Assignment: Continue the transcript about raising grains versus planting trees, starting after its final line.

Page excerpt:
BEGIN
Josh: We'll get a link down below. Our team will put a link in the thread down below.
Nicholas: It's an amazing book. It's an amazing book. So if you want to raise grains, which I think you should, especially oats for your chickens and your other livestock, don't worry about eating the oats yourself. It's almost worth buying them. If you read the book, you'll see why.
Nicholas: But if we have to have diesel, then we have to have a tractor. The tractor needs maintenance. Every year you're tilling, then you're going back and you're seeding. And then you have to go back with another machine to pull the heads off, a combine. And it's just all of this input, all of this input, all this input. And then you get these grains which are nutrient deficient, where you planted one tree and it gave you an abundance of food with very little maintenance year, after year, after year.
Josh: We like to work hard, don't we sometimes? Harder than we need to. We make it hard. Harder than that has to be, I think.
END
Source material:
BEGIN
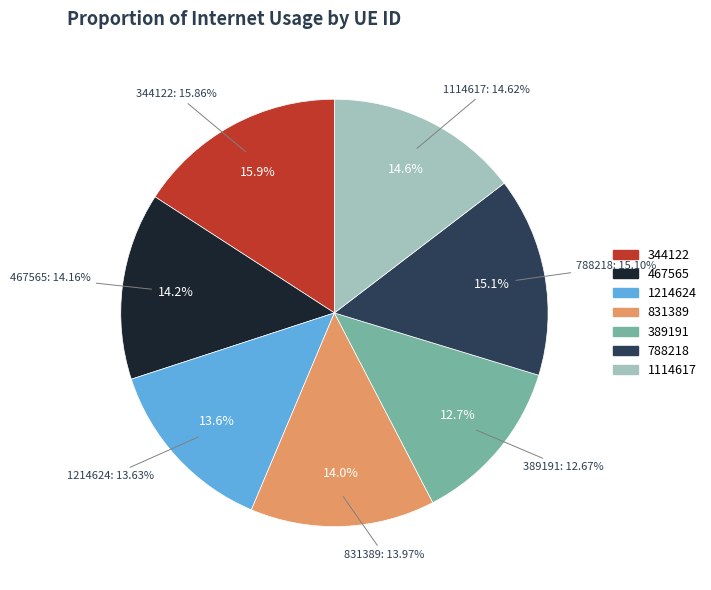

Between 1214624 and 467565, which is larger?

467565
END
Answer space:
Nicholas: You're right. We do. We do. So we have this reliance on building systems in permaculture. You can say the word perennial agriculture. That's great. But it's not just that. That's an illustration, right? Annual to this. It's not just that. It's building systems that run. You still have to work. This isn't a pipe dream, but your amount of work lessens great. You're still going to work by the sweat of your brow through the thorns and the thistles, but it's going to be more efficient and it's going to make a lot more sense. And it's going to help. Through these tools, you can help heal humans, animals, plants, and the soil.
Josh: Yeah. So a big part of applying these principles and permaculture is specifically in design. And that's kind of where we want to get to today a little bit. And that can help the average person think about their own property and applying some of these things. And so how does using permaculture design and that... So I think of it in those components, like I was saying, there's kind of designing. There's managing. There's stewarding. There's three of the big ones that I think about. But for the sake of the conversation today, how does permaculture design benefit the average homesteader? The average person that's looking to grow more nutrient dense foods, steward their land well and contribute not just to their family, but maybe to their community. But how does that design benefit the homesteader, the person doing these things on the ground?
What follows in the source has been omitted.